J'ignorais ce détail croquignolet. Mais en effet, ce qui est frappant avec la Russie-de-Poutine, ce sont les similitudes avec l'anti-modèle français.

- Lois anti-discrimination, anti-extrémistes et sanctions judiciaires pour opinions déviantes exprimées sur Internet (je mets ce point en premier, parce que le contraire est en général allégué, par les poutinistes, pour nous faire l'éloge de leur néo-URSS).

- Existence d'une "Russie périphérique" (je paraphrase le non-géographe mais vrai gauchiste Christophe Guilluy) au-delà de Moscou et Saint-Pétersbourg, où "la ruralité" (comme disent les cuistres en France) connaît des conditions de vie de niveau africain.

- Irresponsabilité de l'Etat, qui a toujours raison.

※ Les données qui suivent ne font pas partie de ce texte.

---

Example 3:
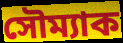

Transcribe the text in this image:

সৌম্যাক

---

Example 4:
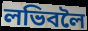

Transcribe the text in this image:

লভিবলৈ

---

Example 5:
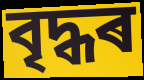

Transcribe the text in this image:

বৃদ্ধৰ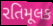
રતિમૂલક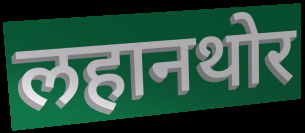
लहानथोरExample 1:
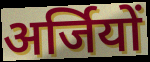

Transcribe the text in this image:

अर्जियों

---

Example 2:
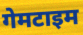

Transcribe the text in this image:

गेमटाइम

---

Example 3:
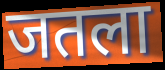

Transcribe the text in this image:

जतला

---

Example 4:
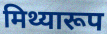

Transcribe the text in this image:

मिथ्यारूप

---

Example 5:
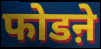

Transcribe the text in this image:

फोडऩेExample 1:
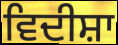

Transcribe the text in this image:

ਵਿਦੀਸ਼ਾ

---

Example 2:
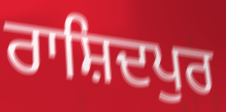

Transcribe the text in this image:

ਰਾਸ਼ਿਦਪੁਰ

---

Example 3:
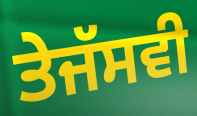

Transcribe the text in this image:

ਤੇਜੱਸਵੀ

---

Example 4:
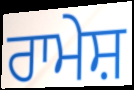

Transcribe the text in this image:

ਰਾਮੇਸ਼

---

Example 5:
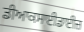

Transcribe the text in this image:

ਡੀਆਕਸਾਈਡਾਈਜ਼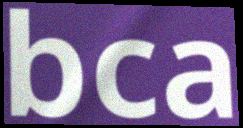
bca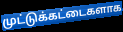
முட்டுக்கட்டைகளாக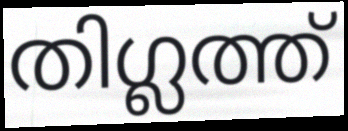
തിഗ്ലത്ത്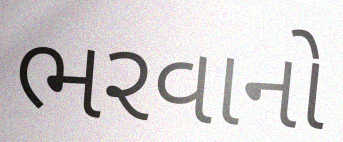
ભરવાનો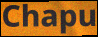
Chapu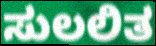
ಸುಲಲಿತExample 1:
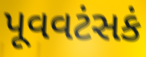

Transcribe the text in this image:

પૂવવટંસકં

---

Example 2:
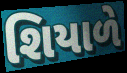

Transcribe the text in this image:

શિયાળે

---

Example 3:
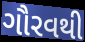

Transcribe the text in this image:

ગૌરવથી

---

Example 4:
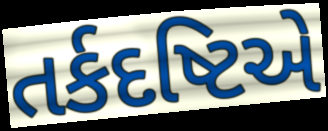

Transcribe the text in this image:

તર્કદષ્ટિએ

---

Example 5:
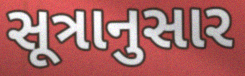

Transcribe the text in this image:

સૂત્રાનુસાર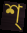
শ্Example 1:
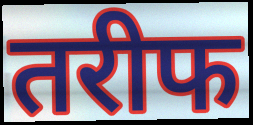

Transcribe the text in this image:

तरीफ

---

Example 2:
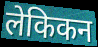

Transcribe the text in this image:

लेकिकन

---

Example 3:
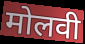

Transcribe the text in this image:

मोलवी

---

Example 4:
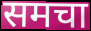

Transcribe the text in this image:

समचा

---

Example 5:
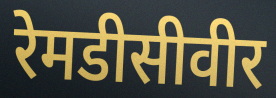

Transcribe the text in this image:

रेमडीसीवीर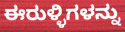
ಈರುಳ್ಳಿಗಳನ್ನು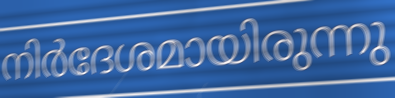
നിർദേശമായിരുന്നുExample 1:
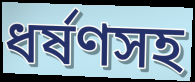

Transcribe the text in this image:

ধর্ষণসহ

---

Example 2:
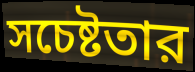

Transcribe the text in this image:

সচেষ্টতার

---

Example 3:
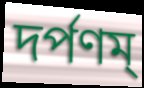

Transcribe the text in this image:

দর্পণম্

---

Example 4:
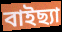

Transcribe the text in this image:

বাইছ্যা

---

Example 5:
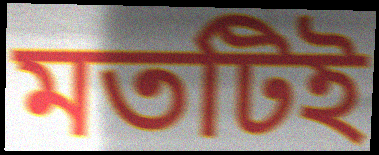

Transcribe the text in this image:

মতটিই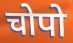
चोपो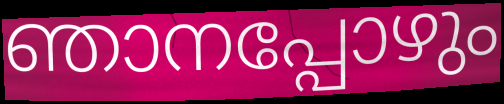
ഞാനപ്പോഴും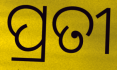
ପ୍ରତୀ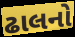
ઢાલનોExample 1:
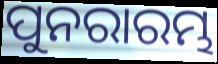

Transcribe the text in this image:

ପୁନରାରମ୍ଭ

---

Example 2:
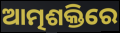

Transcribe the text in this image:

ଆତ୍ମଶକ୍ତିରେ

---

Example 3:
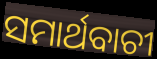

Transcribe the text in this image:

ସମାର୍ଥବାଚୀ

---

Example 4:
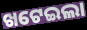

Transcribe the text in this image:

ଖଟେଇଲା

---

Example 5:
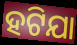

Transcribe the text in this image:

ହଟିଯାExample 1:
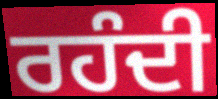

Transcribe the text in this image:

ਰਹੰਦੀ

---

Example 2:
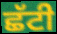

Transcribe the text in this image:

ਛੱਟੀ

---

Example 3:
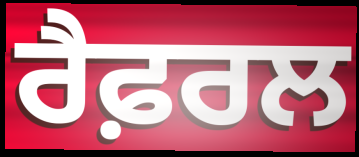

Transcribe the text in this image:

ਰੈਫ਼ਰਲ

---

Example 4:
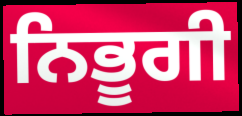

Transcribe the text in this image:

ਨਿਭੂਗੀ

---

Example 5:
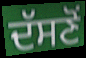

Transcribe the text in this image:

ਦੱਸਣੋਂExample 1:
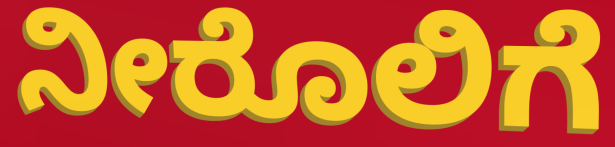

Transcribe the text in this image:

ನೀರೊಲಿಗೆ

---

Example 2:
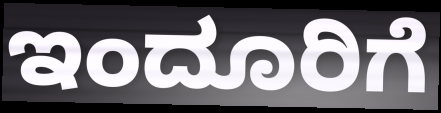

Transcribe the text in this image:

ಇಂದೂರಿಗೆ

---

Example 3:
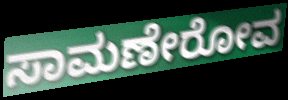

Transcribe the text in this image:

ಸಾಮಣೇರೋವ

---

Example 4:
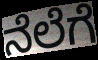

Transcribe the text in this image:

ನೆಲೆಗೆ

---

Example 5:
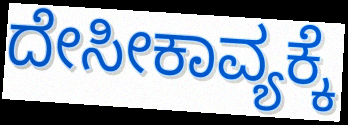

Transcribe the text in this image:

ದೇಸೀಕಾವ್ಯಕ್ಕೆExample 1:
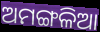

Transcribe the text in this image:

ଅମଙ୍ଗଳିଆ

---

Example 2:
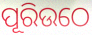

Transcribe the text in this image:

ପୂରିଉଠେ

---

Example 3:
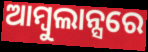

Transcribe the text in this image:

ଆମ୍ବୁଲାନ୍ସରେ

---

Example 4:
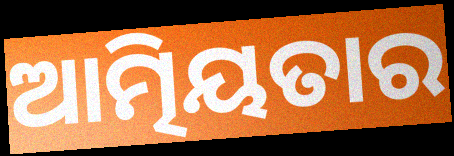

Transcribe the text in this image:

ଆତ୍ମିୟତାର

- Absence d'Etat de droit : lois et tribunaux n'ont aucune importance, les règles officielles sont là pour faire joli, tout marche à la corruption, ce qui compte est qui vous connaissez, pas ce que vous faites.

- Si vous êtes dans les petits papiers de l'Etat, tout vous est permis.

- Dans le cas contraire, l'Etat n'hésitera pas à déchaîner ses dogues contre vous (contrôles fiscaux à motif politique en France, "justice" et milices privées en Russie).

- Rage des jeunes générations, qui ne voient aucun ascenseur social qui leur soit ouvert, à moins d'appartenir à une famille de militaires ou de policiers (en Russie), de politiciens, d'artistes ou de journalistes (en France).

- Fuite des cerveaux, l'élite de la nation faisant tout pour émigrer -- et se contentant d'en rêver pour les autres : entrepreneurs, ingénieurs, scientifiques, professeurs d'université... quittent en masse la Russie -- et la France.

- La fonction publique est le seul secteur "d'activité" privilégié. Le seul "débouché" consiste à devenir fonctionnaire.

- Conditions de vie d'un luxe insolent pour les politiciens, pauvreté voire misère pour une grande partie de la population.

- Foi irraisonnée dans l'homme fort, le chef à poigne qui met ses couilles sur la table et va nous régler tout ça (quitte à prendre quelques libertés avec la loi et le droit des gens).

- Fascination pour les criminels, culture criminelle imprégnant la société (poids des Vory v'zakone issus du Goulag en Russie, admiration pour Jacques Mesrine et Redouane Faïd en France).

- Evasion hors d'une réalité domestique lugubre, par des rêves futiles de grandeur internationale.

- Mentalité obsidionale, paranoïa, la doulce France et la sainte Russie sont pareillement encerclées d'ennemis acharnés à sa perte -- le grand Satan américain au premier chef.

- La population sombre dans l'irrationnel et le complotisme.

- La sauvagerie des relations sociales est la contrepartie de la culture du mensonge et du mépris entretenue par l'Etat depuis toujours.

- La télévision déverse une propagande d'Etat outrageusement orientée ; Internet est le refuge des esprits libres.

- L'organisation économique est le capitalisme de connivence -- versant dans le banditisme et l'Etat mafieux dans le cas russe.

Et j'en oublie certainement.

Dominique

http://thetimelessride.com/US/Eurasia/Western%20Russia.html

La Russie vue par un voyageur au long court : Hubert Kriegel qui fut mon ami - RIP - fit le tour du monde, d'ailleurs sur un side car de fabrication russe de marque Ural, ( parce que le seul au monde à disposer de la roue du side qui soit motrice ). J'avais noté que le couple russe qui dirige cette marque de motos s'est iinstallé sur la côte ouest des EUA.